Checks if a value is in a sorted list.

Uses the bisect builtin to find the insertion point for value.

Parameters:
Returns:

Indicating if the value is contained.

Return type:

bool

bezier.hazmat.helpers.simple_convex_hull(points)

Compute the convex hull for a set of points.

This uses Andrew’s monotone chain convex hull algorithm and this code used a wikibooks implementation as motivation. The code there is licensed CC BY-SA 3.0.

Note

There is also a Fortran implementation of this function, which will be used if it can be built. Note that scipy.spatial.ConvexHull can do this as well (via Qhull), but that would require a hard dependency on scipy and that helper computes much more than we need.

Note

This computes the convex hull in a “naive” way. It’s expected that internal callers of this function will have a small number of points so n log n vs. n^2 vs. n aren’t that relevant.

Parameters:

points (numpy.ndarray) – A 2 x N array (float64) of points.

Returns:

The 2 x N array (float64) of ordered points in the polygonal convex hull.

Return type:

numpy.ndarray

bezier.hazmat.helpers.is_separating(direction, polygon1, polygon2)

Checks if a given direction is a separating line for two polygons.

Note

This is a helper for polygon_collide().

Parameters:
• direction (numpy.ndarray) – A 1D 2-array (float64) of a potential separating line for the two polygons.

• polygon1 (numpy.ndarray) – A 2 x N array (float64) of ordered points in a polygon.

• polygon2 (numpy.ndarray) – A 2 x N array (float64) of ordered points in a polygon.

Returns:

Flag indicating if direction is a separating line.

Return type:

bool

bezier.hazmat.helpers.polygon_collide(polygon1, polygon2)

Determines if two convex polygons collide.

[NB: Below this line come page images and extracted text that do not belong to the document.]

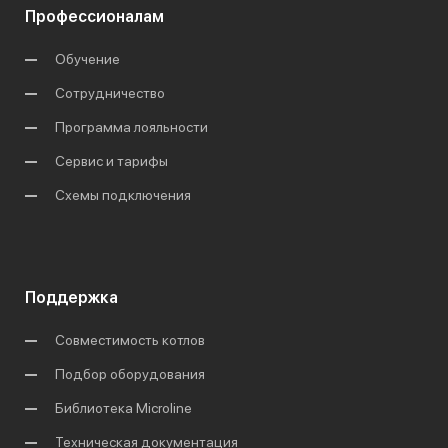
Профессионалам
Обучение
Сотрудничество
Программа лояльности
Сервис и тарифы
Схемы подключения
Поддержка
Совместимость котлов
Подбор оборудования
Библиотека Microline
Техническая документация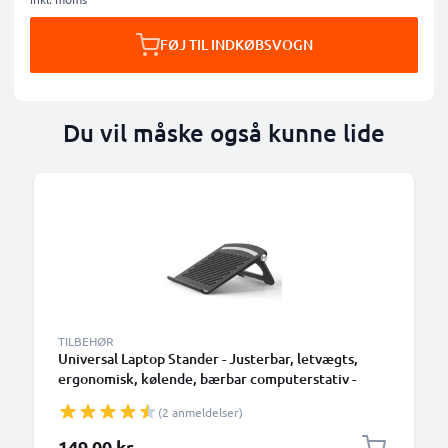
FØJ TIL INDKØBSVOGN
Du vil måske også kunne lide
TILBEHØR
Universal Laptop Stander - Justerbar, letvægts,
ergonomisk, kølende, bærbar computerstativ -
ventileret, sammenklappelig Notebook Elevator,
(2 anmeldelser)
køler og holder til arbejdsbord og bord
149,00 kr.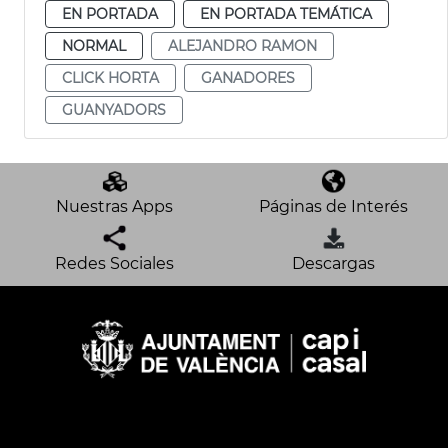
EN PORTADA
EN PORTADA TEMÁTICA
NORMAL
ALEJANDRO RAMON
CLICK HORTA
GANADORES
GUANYADORS
Nuestras Apps
Páginas de Interés
Redes Sociales
Descargas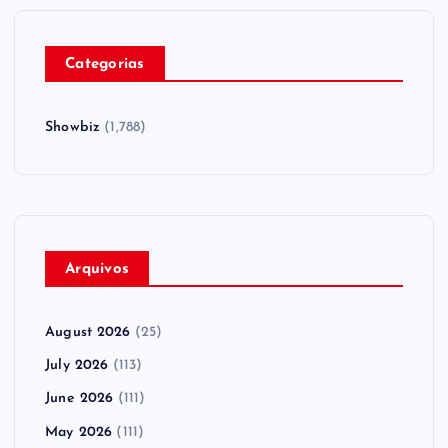
Categorias
Showbiz
(1,788)
Arquivos
August 2026
(25)
July 2026
(113)
June 2026
(111)
May 2026
(111)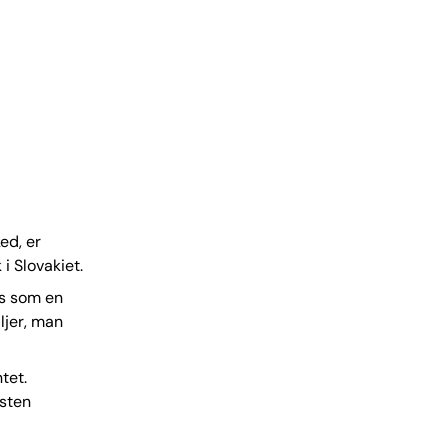
ed, er
i Slovakiet.
es som en
ljer, man
tet.
æsten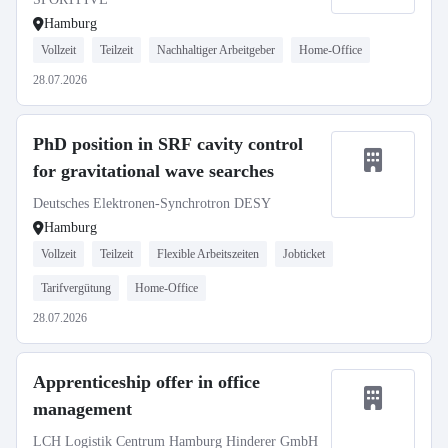
Hamburg
Vollzeit
Teilzeit
Nachhaltiger Arbeitgeber
Home-Office
28.07.2026
PhD position in SRF cavity control
for gravitational wave searches
Deutsches Elektronen-Synchrotron DESY
Hamburg
Vollzeit
Teilzeit
Flexible Arbeitszeiten
Jobticket
Tarifvergütung
Home-Office
28.07.2026
Apprenticeship offer in office
management
LCH Logistik Centrum Hamburg Hinderer GmbH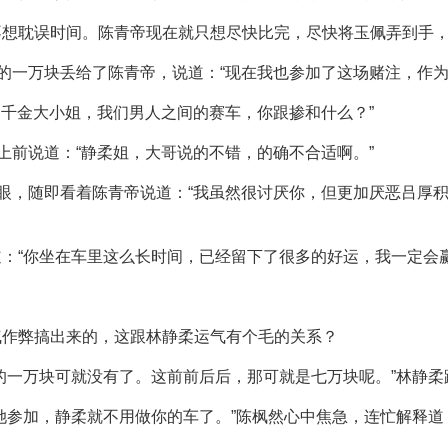
不想耽误时间。陈青帝现在就只想尽快比完，尽快将玉佩弄到手
中的一万块丢给了陈青帝，说道：“现在我也参加了这场赌注，作
是千金大小姐，我们男人之间的赛车，你跟掺和什么？”
上前说道：“静柔姐，大哥说的不错，的确不合适啊。”
一眼，随即看着陈青帝说道：“我虽然很讨厌你，但更加厌恶吕厚
：“你坐在车里这么长时间，已经留下了很多的好运，我一定会赢
气作弊搞出来的，这跟林静柔运气有个毛的关系？
的一万块可就没有了。这前前后后，那可就是七万块呢。”林静柔
她参加，静柔就不用做你的车了。”陈枫然心中焦急，连忙解释道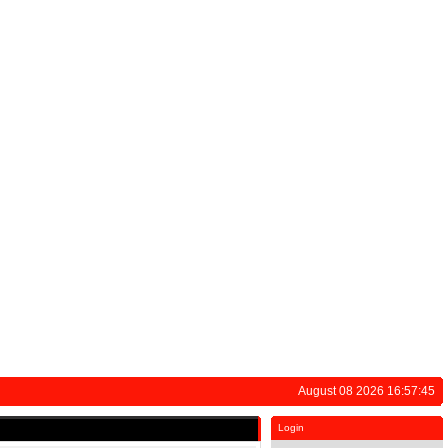
August 08 2026 16:57:45
Login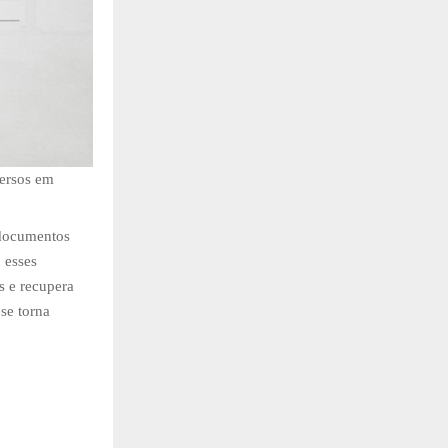
ersos em
 documentos
 esses
s e recupera
se torna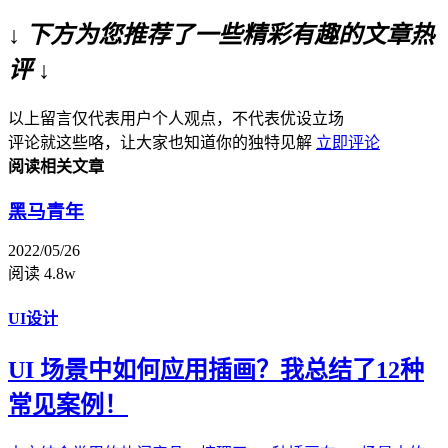
↓ 下方为您推荐了一些精彩有趣的文章热
评 ↓
以上留言仅代表用户个人观点，不代表优设立场
评论就这些咯，让大家也知道你的独特见解
立即评论
阅读相关文章
黑马青年
2022/05/26
阅读 4.8w
UI设计
UI 场景中如何应用插画？我总结了12种
常见案例！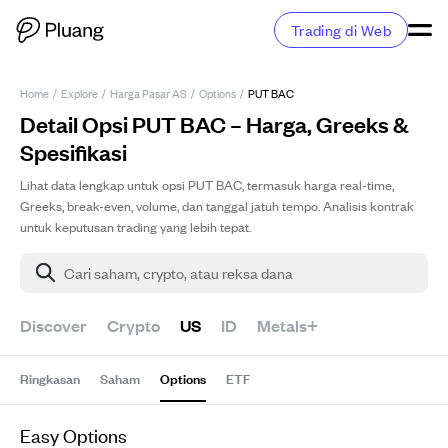
Trading di Web
Home
/
Explore
/
Harga Pasar AS
/
Options
/
PUT BAC
Detail Opsi PUT BAC – Harga, Greeks &
Spesifikasi
Lihat data lengkap untuk opsi PUT BAC, termasuk harga real-time,
Greeks, break-even, volume, dan tanggal jatuh tempo. Analisis kontrak
untuk keputusan trading yang lebih tepat.
Cari saham, crypto, atau reksa dana
Discover
Crypto
US
ID
Metals+
Ringkasan
Saham
Options
ETF
Easy Options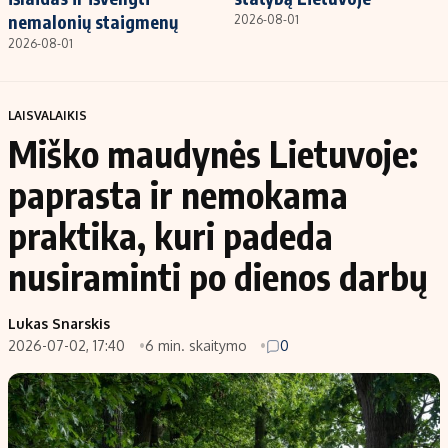
nemalonių staigmenų
2026-08-01
2026-08-01
LAISVALAIKIS
Miško maudynės Lietuvoje:
paprasta ir nemokama
praktika, kuri padeda
nusiraminti po dienos darbų
Lukas Snarskis
2026-07-02, 17:40
6 min. skaitymo
0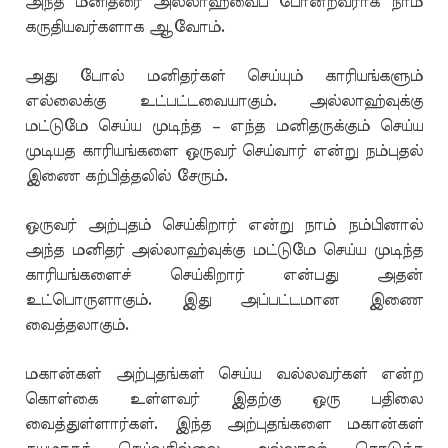
அந்த மனிதரை அல்லாஹ்வைப் போன்றவராக நாம்
கருதியவர்களாக ஆவோம்.
அது போல் மனிதர்கள் செய்யும் காரியங்களும்
எல்லைக்கு உட்பட்டவையாகும். அல்லாஹ்வுக்கு
மட்டுமே செய்ய முடிந்த – எந்த மனிதருக்கும் செய்ய
முடியத காரியங்களை ஒருவர் செய்வார் என்று நம்புதல்
இணை கற்பித்தலில் சேரும்.
ஒருவர் அற்புதம் செய்கிறார் என்று நாம் நம்பினால்
அந்த மனிதர் அல்லாஹ்வுக்கு மட்டுமே செய்ய முடிந்த
காரியங்களைச் செய்கிறார் என்பது அதன்
உட்பொருளாகும். இது அப்பட்டமான இணை
வைத்தலாகும்.
மகான்கள் அற்புதங்கள் செய்ய வல்லவர்கள் என்ற
கொள்கை உள்ளவர் இதற்கு ஒரு பதிலை
வைத்துள்ளார்கள். இந்த அற்புதங்களை மகான்கள்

This code uses the Separating axis theorem (SAT) to quickly determine if the polygons intersect. See also.

Note

There is also a Fortran implementation of this function, which will be used if it can be built.

Parameters:
• polygon1 (numpy.ndarray) – A 2 x N array (float64) of ordered points in a polygon.

• polygon2 (numpy.ndarray) – A 2 x N array (float64) of ordered points in a polygon.

Returns:

Flag indicating if the two polygons collide.

Return type:

bool

bezier.hazmat.helpers.solve2x2(lhs, rhs)

Solve a square 2 x 2 system via LU factorization.

This is meant to be a stand-in for LAPACK’s dgesv, which just wraps two calls to dgetrf and dgetrs. We wrap for two reasons:

• We seek to avoid exceptions as part of the control flow (which is what numpy.linalg.solve() does).

• We seek to avoid excessive type- and size-checking, since this special case is already known.

Parameters:
Returns:

A triple of

• A flag indicating if lhs is a singular matrix.

• The first component of the solution.

• The second component of the solution.

Return type:
exception bezier.hazmat.helpers.UnsupportedDegree(degree, supported=())

Custom exception to indicate the given degree is unsupported.

This is intentionally a subclass of a NotImplementedError since it’s intended to indicate a lack of an implementation. For example, Curve.reduce_() uses hard-coded matrices for a small subset of possible degrees, so the implementation is degree-specific:

>>> import bezier
>>> import numpy as np
>>> degree = 5
>>> nodes = np.empty((2, degree + 1), order="F")
>>> curve = bezier.Curve(nodes, degree=degree)
>>> curve.reduce_()
Traceback (most recent call last):
...
bezier.hazmat.helpers.UnsupportedDegree: The only degrees supported at
this time are 1, 2, 3 and
4 (degree=5)

Parameters:
degree

The degree that the caller attempted to use.